■ **Task instructions**
Extract, exactly as written, each line from the start of the records below to the line containing "作为色轮的替代，我想在立方体表面使用一系列图形来显示 RGB 频谱。色彩的", both ends included; drop the pictures.

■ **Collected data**

········

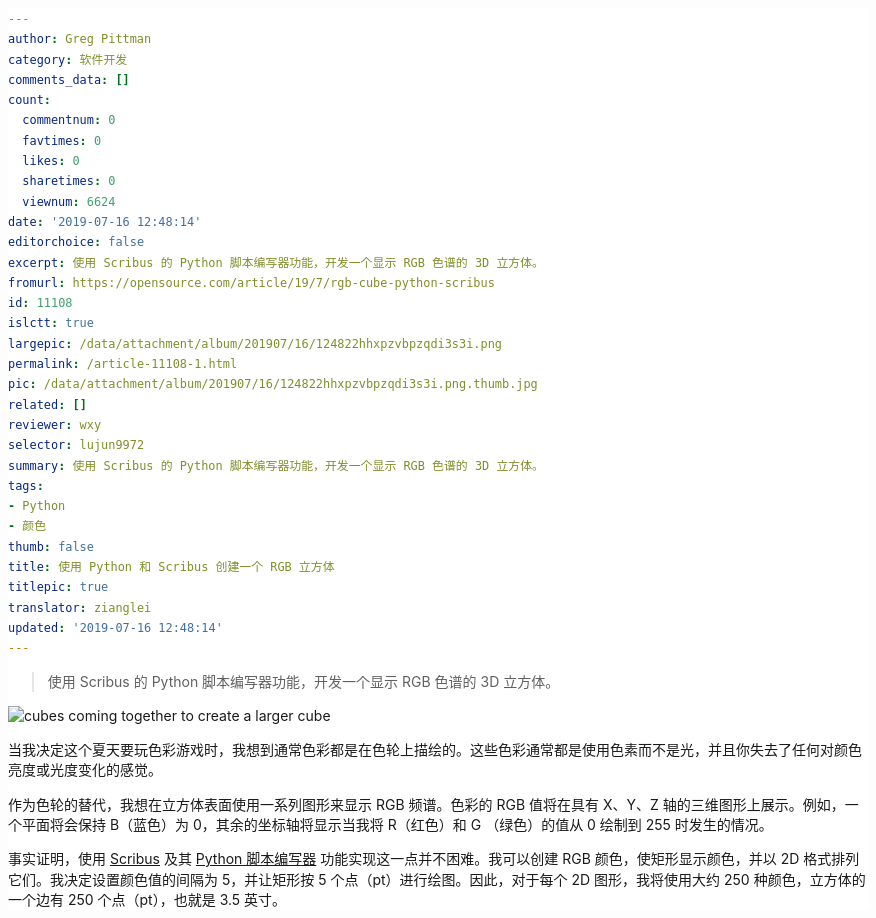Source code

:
 ```yaml
---
author: Greg Pittman
category: 软件开发
comments_data: []
count:
  commentnum: 0
  favtimes: 0
  likes: 0
  sharetimes: 0
  viewnum: 6624
date: '2019-07-16 12:48:14'
editorchoice: false
excerpt: 使用 Scribus 的 Python 脚本编写器功能，开发一个显示 RGB 色谱的 3D 立方体。
fromurl: https://opensource.com/article/19/7/rgb-cube-python-scribus
id: 11108
islctt: true
largepic: /data/attachment/album/201907/16/124822hhxpzvbpzqdi3s3i.png
permalink: /article-11108-1.html
pic: /data/attachment/album/201907/16/124822hhxpzvbpzqdi3s3i.png.thumb.jpg
related: []
reviewer: wxy
selector: lujun9972
summary: 使用 Scribus 的 Python 脚本编写器功能，开发一个显示 RGB 色谱的 3D 立方体。
tags:
- Python
- 颜色
thumb: false
title: 使用 Python 和 Scribus 创建一个 RGB 立方体
titlepic: true
translator: zianglei
updated: '2019-07-16 12:48:14'
---
```



> 
> 使用 Scribus 的 Python 脚本编写器功能，开发一个显示 RGB 色谱的 3D 立方体。
> 
> 
> 


![cubes coming together to create a larger cube](/data/attachment/album/201907/16/124822hhxpzvbpzqdi3s3i.png "cubes coming together to create a larger cube")


当我决定这个夏天要玩色彩游戏时，我想到通常色彩都是在色轮上描绘的。这些色彩通常都是使用色素而不是光，并且你失去了任何对颜色亮度或光度变化的感觉。


作为色轮的替代，我想在立方体表面使用一系列图形来显示 RGB 频谱。色彩的 RGB 值将在具有 X、Y、Z 轴的三维图形上展示。例如，一个平面将会保持 B（蓝色）为 0，其余的坐标轴将显示当我将 R（红色）和 G （绿色）的值从 0 绘制到 255 时发生的情况。


事实证明，使用 [Scribus](https://www.scribus.net/) 及其 [Python 脚本编写器](https://opensource.com/sites/default/files/ebooks/pythonscriptingwithscribus.pdf) 功能实现这一点并不困难。我可以创建 RGB 颜色，使矩形显示颜色，并以 2D 格式排列它们。我决定设置颜色值的间隔为 5，并让矩形按 5 个点（pt）进行绘图。因此，对于每个 2D 图形，我将使用大约 250 种颜色，立方体的一个边有 250 个点（pt），也就是 3.5 英寸。
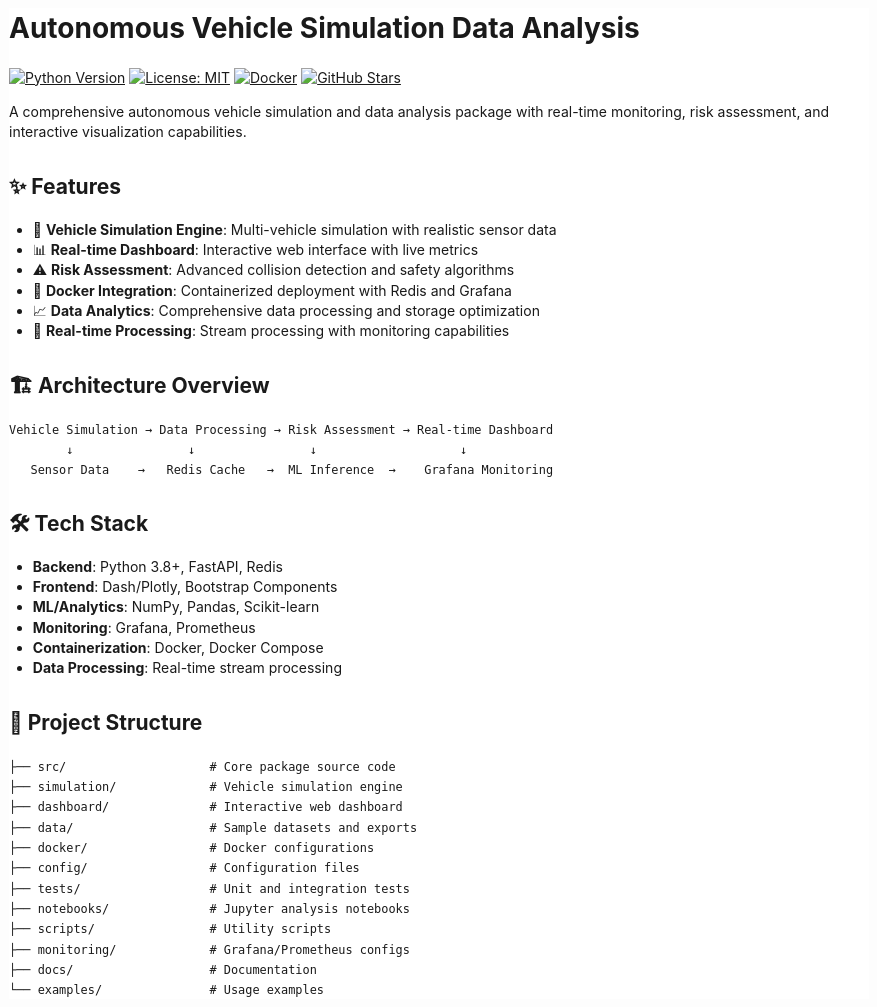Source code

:# Autonomous Vehicle Simulation Data Analysis

[![Python Version](https://img.shields.io/badge/python-3.8%2B-blue.svg)](https://python.org)
[![License: MIT](https://img.shields.io/badge/License-MIT-yellow.svg)](https://opensource.org/licenses/MIT)
[![Docker](https://img.shields.io/badge/Docker-Ready-2496ED.svg)](https://docker.com)
[![GitHub Stars](https://img.shields.io/github/stars/alaminxtration/Autonomous-Vehicle-Simulation-Data-Analysis.svg)](https://github.com/alaminxtration/Autonomous-Vehicle-Simulation-Data-Analysis/stargazers)

A comprehensive autonomous vehicle simulation and data analysis package with real-time monitoring, risk assessment, and interactive visualization capabilities.

## ✨ Features

- 🚗 **Vehicle Simulation Engine**: Multi-vehicle simulation with realistic sensor data
- 📊 **Real-time Dashboard**: Interactive web interface with live metrics
- ⚠️ **Risk Assessment**: Advanced collision detection and safety algorithms  
- 🐳 **Docker Integration**: Containerized deployment with Redis and Grafana
- 📈 **Data Analytics**: Comprehensive data processing and storage optimization
- 🔄 **Real-time Processing**: Stream processing with monitoring capabilities

## 🏗️ Architecture Overview

```text
Vehicle Simulation → Data Processing → Risk Assessment → Real-time Dashboard
        ↓                ↓                ↓                    ↓
   Sensor Data    →   Redis Cache   →  ML Inference  →    Grafana Monitoring
```

## 🛠️ Tech Stack

- **Backend**: Python 3.8+, FastAPI, Redis
- **Frontend**: Dash/Plotly, Bootstrap Components
- **ML/Analytics**: NumPy, Pandas, Scikit-learn
- **Monitoring**: Grafana, Prometheus
- **Containerization**: Docker, Docker Compose
- **Data Processing**: Real-time stream processing

## 📁 Project Structure

```text
├── src/                    # Core package source code
├── simulation/             # Vehicle simulation engine
├── dashboard/              # Interactive web dashboard
├── data/                   # Sample datasets and exports
├── docker/                 # Docker configurations
├── config/                 # Configuration files
├── tests/                  # Unit and integration tests
├── notebooks/              # Jupyter analysis notebooks
├── scripts/                # Utility scripts
├── monitoring/             # Grafana/Prometheus configs
├── docs/                   # Documentation
└── examples/               # Usage examples
```
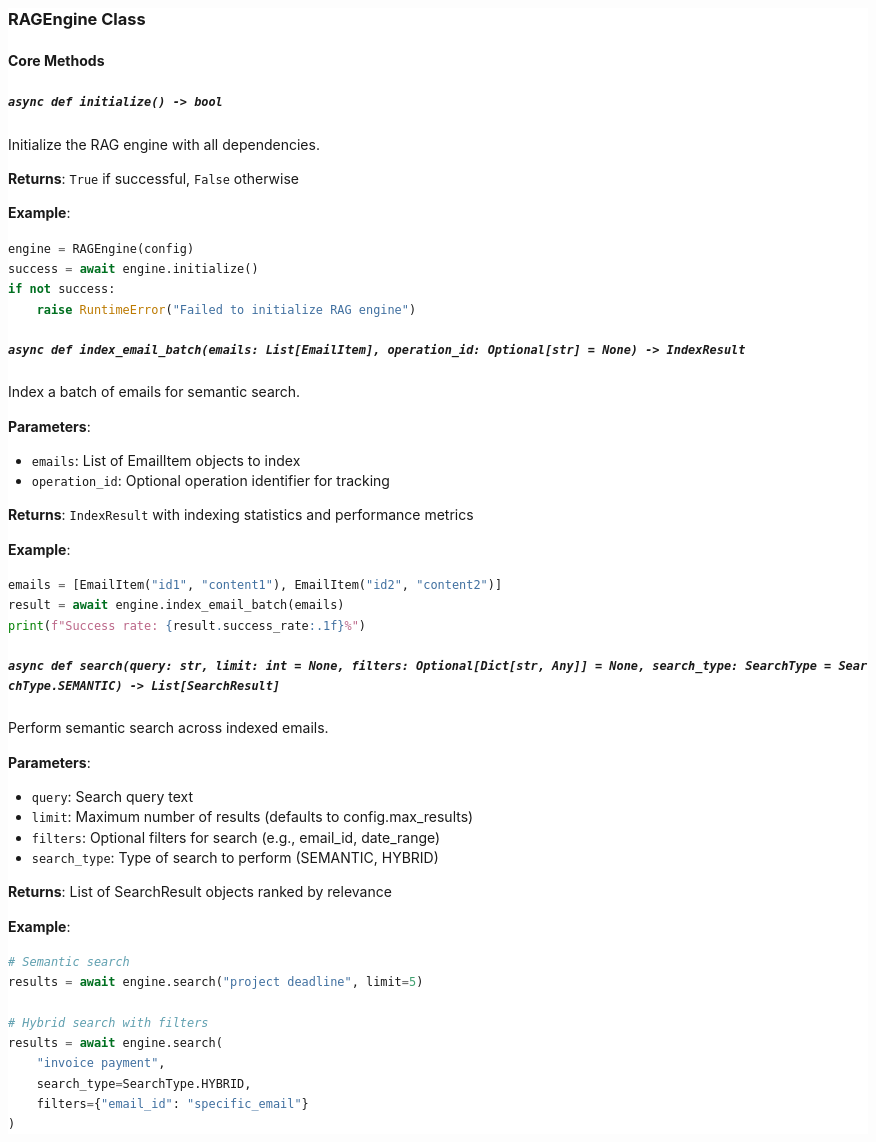 ### **RAGEngine Class**

#### **Core Methods**

##### `async def initialize() -> bool`
Initialize the RAG engine with all dependencies.

**Returns**: `True` if successful, `False` otherwise

**Example**:
```python
engine = RAGEngine(config)
success = await engine.initialize()
if not success:
    raise RuntimeError("Failed to initialize RAG engine")
```

##### `async def index_email_batch(emails: List[EmailItem], operation_id: Optional[str] = None) -> IndexResult`
Index a batch of emails for semantic search.

**Parameters**:
- `emails`: List of EmailItem objects to index
- `operation_id`: Optional operation identifier for tracking

**Returns**: `IndexResult` with indexing statistics and performance metrics

**Example**:
```python
emails = [EmailItem("id1", "content1"), EmailItem("id2", "content2")]
result = await engine.index_email_batch(emails)
print(f"Success rate: {result.success_rate:.1f}%")
```

##### `async def search(query: str, limit: int = None, filters: Optional[Dict[str, Any]] = None, search_type: SearchType = SearchType.SEMANTIC) -> List[SearchResult]`
Perform semantic search across indexed emails.

**Parameters**:
- `query`: Search query text
- `limit`: Maximum number of results (defaults to config.max_results)
- `filters`: Optional filters for search (e.g., email_id, date_range)
- `search_type`: Type of search to perform (SEMANTIC, HYBRID)

**Returns**: List of SearchResult objects ranked by relevance

**Example**:
```python
# Semantic search
results = await engine.search("project deadline", limit=5)

# Hybrid search with filters
results = await engine.search(
    "invoice payment", 
    search_type=SearchType.HYBRID,
    filters={"email_id": "specific_email"}
)
```
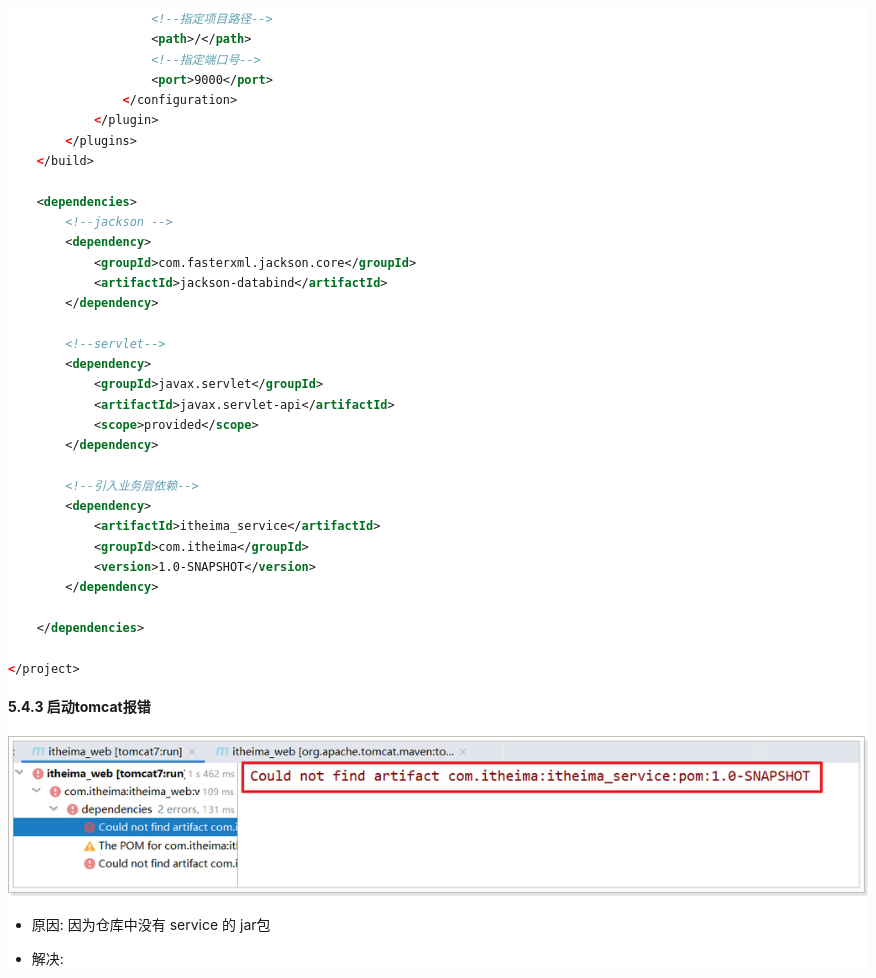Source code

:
 ```xml
                    <!--指定项目路径-->
                    <path>/</path>
                    <!--指定端口号-->
                    <port>9000</port>
                </configuration>
            </plugin>
        </plugins>
    </build>

    <dependencies>
        <!--jackson -->
        <dependency>
            <groupId>com.fasterxml.jackson.core</groupId>
            <artifactId>jackson-databind</artifactId>
        </dependency>

        <!--servlet-->
        <dependency>
            <groupId>javax.servlet</groupId>
            <artifactId>javax.servlet-api</artifactId>
            <scope>provided</scope>
        </dependency>

        <!--引入业务层依赖-->
        <dependency>
            <artifactId>itheima_service</artifactId>
            <groupId>com.itheima</groupId>
            <version>1.0-SNAPSHOT</version>
        </dependency>

    </dependencies>

</project>
```

#### 5.4.3 启动tomcat报错

![1571763398714](img/1571763398714.png)

* 原因: 因为仓库中没有 service 的 jar包

* 解决:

········

■ **Exercise response**
Source code

:
 ```yaml
---
author: Greg Pittman
category: 软件开发
comments_data: []
count:
  commentnum: 0
  favtimes: 0
  likes: 0
  sharetimes: 0
  viewnum: 6624
date: '2019-07-16 12:48:14'
editorchoice: false
excerpt: 使用 Scribus 的 Python 脚本编写器功能，开发一个显示 RGB 色谱的 3D 立方体。
fromurl: https://opensource.com/article/19/7/rgb-cube-python-scribus
id: 11108
islctt: true
largepic: /data/attachment/album/201907/16/124822hhxpzvbpzqdi3s3i.png
permalink: /article-11108-1.html
pic: /data/attachment/album/201907/16/124822hhxpzvbpzqdi3s3i.png.thumb.jpg
related: []
reviewer: wxy
selector: lujun9972
summary: 使用 Scribus 的 Python 脚本编写器功能，开发一个显示 RGB 色谱的 3D 立方体。
tags:
- Python
- 颜色
thumb: false
title: 使用 Python 和 Scribus 创建一个 RGB 立方体
titlepic: true
translator: zianglei
updated: '2019-07-16 12:48:14'
---
```



> 
> 使用 Scribus 的 Python 脚本编写器功能，开发一个显示 RGB 色谱的 3D 立方体。
> 
> 
> 


![cubes coming together to create a larger cube](/data/attachment/album/201907/16/124822hhxpzvbpzqdi3s3i.png "cubes coming together to create a larger cube")


当我决定这个夏天要玩色彩游戏时，我想到通常色彩都是在色轮上描绘的。这些色彩通常都是使用色素而不是光，并且你失去了任何对颜色亮度或光度变化的感觉。


作为色轮的替代，我想在立方体表面使用一系列图形来显示 RGB 频谱。色彩的 RGB 值将在具有 X、Y、Z 轴的三维图形上展示。例如，一个平面将会保持 B（蓝色）为 0，其余的坐标轴将显示当我将 R（红色）和 G （绿色）的值从 0 绘制到 255 时发生的情况。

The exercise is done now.